The new Coco pattern from Tilly Walnes of Tilly and the Buttons has been popping up all over the internet. I immediately thought it was adorable. It was so basic, though, I questioned whether it was worth purchasing. As I saw more examples I realized it’s actually a perfect transitional piece and one that’s extremely wearable. It’s longer and more polished than a t-shirt and can be worn year round.
I bought the pattern for the funnel neck which I think is a super cute retro look without being costumey. When I went to make my versions, though, I was hesitant. I was worried my fabric wasn’t quite right – too thick and wouldn’t hold a press. It would look like I had a short, misshapen turtleneck. Now that I’ve seen more versions online, I think I’ll try one with some navy ponte I have.
My first version was made from a gray ponte from Joann. This fabric is a poly/rayon blend. It’s soft and comfortable with just a teeny bit of stretch. It barely wrinkles and is extremely easy to sew, though I fear it will pill in an instant. I used a triple straight stitch for the neckline and finishing the sleeves and hem. I sewed the sleeve and side seams on the serger. I made a size 4 throughout.
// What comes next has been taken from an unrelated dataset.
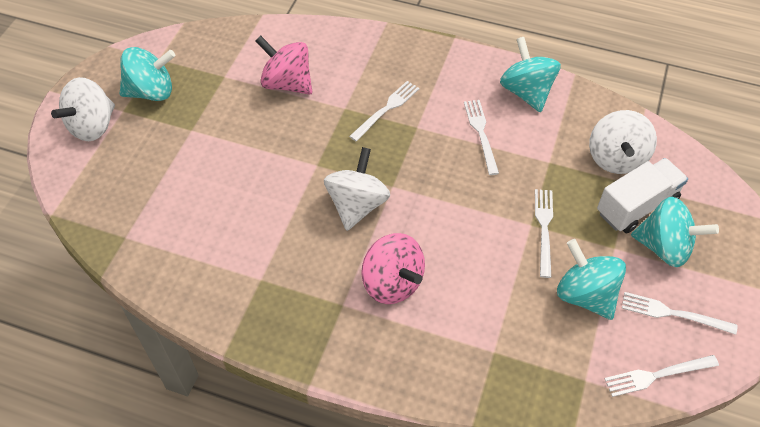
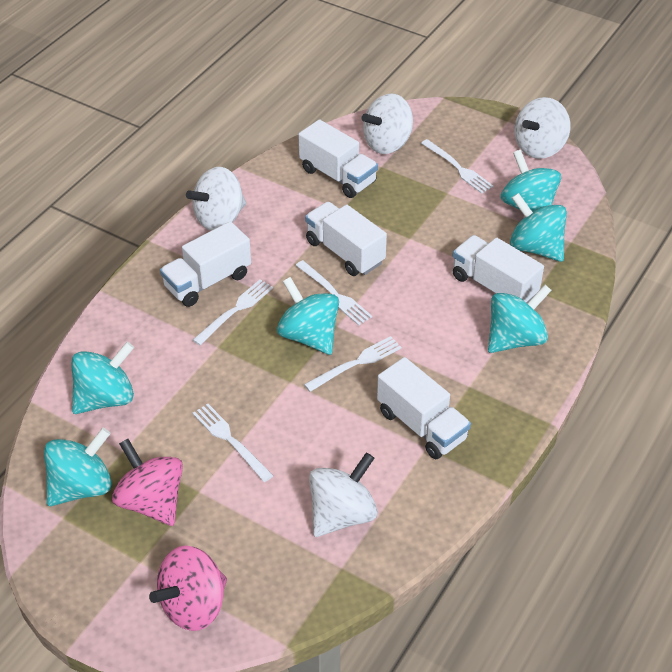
turquoise spinning top: 4 -> 6
white spinning top: 3 -> 4
white truck: 1 -> 5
My second version was made of a striped ponte from Fabricmart. It has a slightly different texture and is thinner. I sewed a size 4 through the bust, sleeves and waist then graded out to a size 5 to the hip. This fabric has a bit more stretch so it turned out a bit too big. It’s mostly fine from the front but looks a little like a tent from the side. With this fabric I should have stayed with the size 4. I still have the pooling at the lower back so that area must need some sort of swayback adjustment. I used the triple straight stitch for the side split but used a double needle for the neckline, hem and sleeves.
Sewing the top is a snap. If you’re creative with folding you could probably squeeze it out of less than 2 yards, depending on your size. In fact, I messed up the stripe matching and neckline (the triple straight stitch looked like crap on the striped fabric) so I scrapped my first try and cut new front and back pieces and still had fabric left over.
I definitely recommend the pattern, especially for beginners. I’m sure for more experienced sewers there are less expensive options but since I’ll have used it at least 3 times, I’ve gotten good use out of it.